Under the proposal, a “significant adviser cybersecurity incident” is defined as a cybersecurity incident, or a group of related incidents, that significantly disrupts or degrades the adviser’s ability, or the ability of a private fund client of the adviser, to maintain critical operations, or leads to the unauthorized access or use of adviser information, where the unauthorized access or use of such information results in:
(1) substantial harm to the adviser; or
(2) substantial harm to a client, or an investor in a private fund, whose information was accessed.
Similar to a significant adviser cybersecurity incident, a “significant fund cybersecurity” incident has two prongs, e.g., that it:
(1) significantly disrupts or degrades the fund’s ability to maintain critical operations; or
(2) leads to the unauthorized access to or use of fund information, which results in substantial harm to the fund, or to the investor whose information was accessed.
The SEC’s proposing release posits that significant fund cybersecurity incidents may include cyber intruders interfering with a fund’s ability to redeem investors, calculate net asset value, or otherwise conduct its business. The proposing release also observers that other significant fund cybersecurity incidents may involve the theft of fund information, such as non-public portfolio holdings or personally identifiable information of the fund’s employees, directors, or shareholders.
Form ADV-C would include both general and specific questions related to the significant cybersecurity incident, such as the nature and scope of the incident, as well as whether any disclosure has been made to any clients or investors. Such information would include, among other things:
- The date the incident occurred, if known;
- The approximate date the incident was discovered;
- Whether the incident is still ongoing;
- Whether law enforcement or any government agency other than the SEC has been notified;
- A description of the nature and scope of the incident, including any effect on critical operations;
- Actions taken or planned to respond to and recover from the incident;
- Whether any data was stolen, altered, accessed, or used for any unauthorized purpose;
- Whether any personal information was lost, stolen, modified, deleted, destroyed, or accessed without authorization;
- Whether disclosure has been made to clients or investors; and
- Whether the incident is covered under a cybersecurity insurance policy.

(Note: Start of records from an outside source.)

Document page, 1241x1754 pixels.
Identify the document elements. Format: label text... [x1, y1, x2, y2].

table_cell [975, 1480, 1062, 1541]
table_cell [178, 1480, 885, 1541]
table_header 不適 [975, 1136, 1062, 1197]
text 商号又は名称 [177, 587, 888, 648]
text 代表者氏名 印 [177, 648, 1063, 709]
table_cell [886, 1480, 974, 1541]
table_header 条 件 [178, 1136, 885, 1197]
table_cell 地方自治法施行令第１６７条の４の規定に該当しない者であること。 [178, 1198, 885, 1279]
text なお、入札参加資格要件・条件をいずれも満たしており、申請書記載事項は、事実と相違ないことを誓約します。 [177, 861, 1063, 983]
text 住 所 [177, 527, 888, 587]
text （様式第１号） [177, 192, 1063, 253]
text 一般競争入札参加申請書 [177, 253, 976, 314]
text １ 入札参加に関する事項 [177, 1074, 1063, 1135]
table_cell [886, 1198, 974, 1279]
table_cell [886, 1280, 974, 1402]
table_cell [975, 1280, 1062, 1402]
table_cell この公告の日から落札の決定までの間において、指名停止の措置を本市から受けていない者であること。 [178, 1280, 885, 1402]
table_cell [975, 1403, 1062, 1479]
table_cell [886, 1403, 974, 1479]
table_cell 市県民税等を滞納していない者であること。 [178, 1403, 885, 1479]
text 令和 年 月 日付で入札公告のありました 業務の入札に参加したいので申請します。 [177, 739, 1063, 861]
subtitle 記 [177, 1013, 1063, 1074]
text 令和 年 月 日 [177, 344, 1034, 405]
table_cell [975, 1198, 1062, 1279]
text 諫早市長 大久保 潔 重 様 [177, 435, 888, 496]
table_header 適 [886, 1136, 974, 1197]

Disclosure of Cybersecurity Risks and Incidents to Clients and Investors
The proposed rules would also enhance required disclosure around cybersecurity risks and incidents. For RIAs, the proposed rules would amend Form ADV Part 2A to mandate disclosure of cybersecurity risks and incidents to an adviser’s clients and prospective clients. For registered funds, the proposed amendments would require a description of any significant fund cybersecurity incidents that have occurred in the last two fiscal years in a fund’s registration statements, tagged in a structured data language.
The public comment period on the proposed rules will remain open until the later of April 11, 2022, or 30 days following publication of the proposing release in the Federal Register.